§ **Document segment**
------------------------------------
BTW, I discovered you on Yahoo. The second I came here, I was hooked. I don’t always agree but what I love is your directness and honesty, even if I don’t always wish it were true.
* * * * *
Thank you for this comment, Joselle. I think you’re right that the comments on my blog are not as mean as the comments on Yahoo. Thank goodness, right? I think maybe I just wanted to have a discussion about what people are thinking about all this. And I’m really glad you brought up how sexist the comments on Yahoo are. I have been wanting to say this and haven’t figured out the right way. Thanks for doing it for me. And P.S. I like Liz Phair too.
Penelope
The problem is that people are often assured that their way is the best, if not the only. Even someone buried in debt with a crap job and poor family life can convince his or herself that they know what they’re doing and the world is stacked against them.
If you don’t like what Penelope or Ryan is writing, simply stop reading it.
I love this generation’s lack of patience. For someone like me, with over 20 years of work experience and having to work another 20+ years, this impatience gives me an advantage in the job market and the workplace.
I am more likely to do a better job of navigating company politics. I have the patience to develop and nurture a network of contacts which gives me an advantage over the competition during the job search. I have the patience to set up a long term financial plan that helps me make better personal and career decisions. I don’t have to be entertained every moment of the day therefore I focus better at work and home. I’ve learned to check my ego at the door. I’ve learned that image means nothing compared to your reputation. I’m more likely to continue building and broadening my work skills. (and there is so much more)
------------------------------------
§ **Material shown**
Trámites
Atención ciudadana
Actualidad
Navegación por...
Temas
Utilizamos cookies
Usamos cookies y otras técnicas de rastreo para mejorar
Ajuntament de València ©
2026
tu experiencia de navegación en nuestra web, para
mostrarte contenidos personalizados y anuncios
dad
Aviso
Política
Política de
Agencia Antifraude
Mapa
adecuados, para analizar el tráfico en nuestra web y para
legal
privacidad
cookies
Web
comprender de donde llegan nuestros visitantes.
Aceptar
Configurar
------------------------------------
§ **Exercises to complete**
1) In the comment thread, how many years of work experience does the commenter who loves this generation's lack of patience say they have?
2) In Spanish, how would you say this sentence from the comment thread: "I’ve learned that image means nothing compared to your reputation."

§ **Answers to this exercise**
1) Over 20 years.

2) He aprendido que la imagen no significa nada comparada con tu reputación.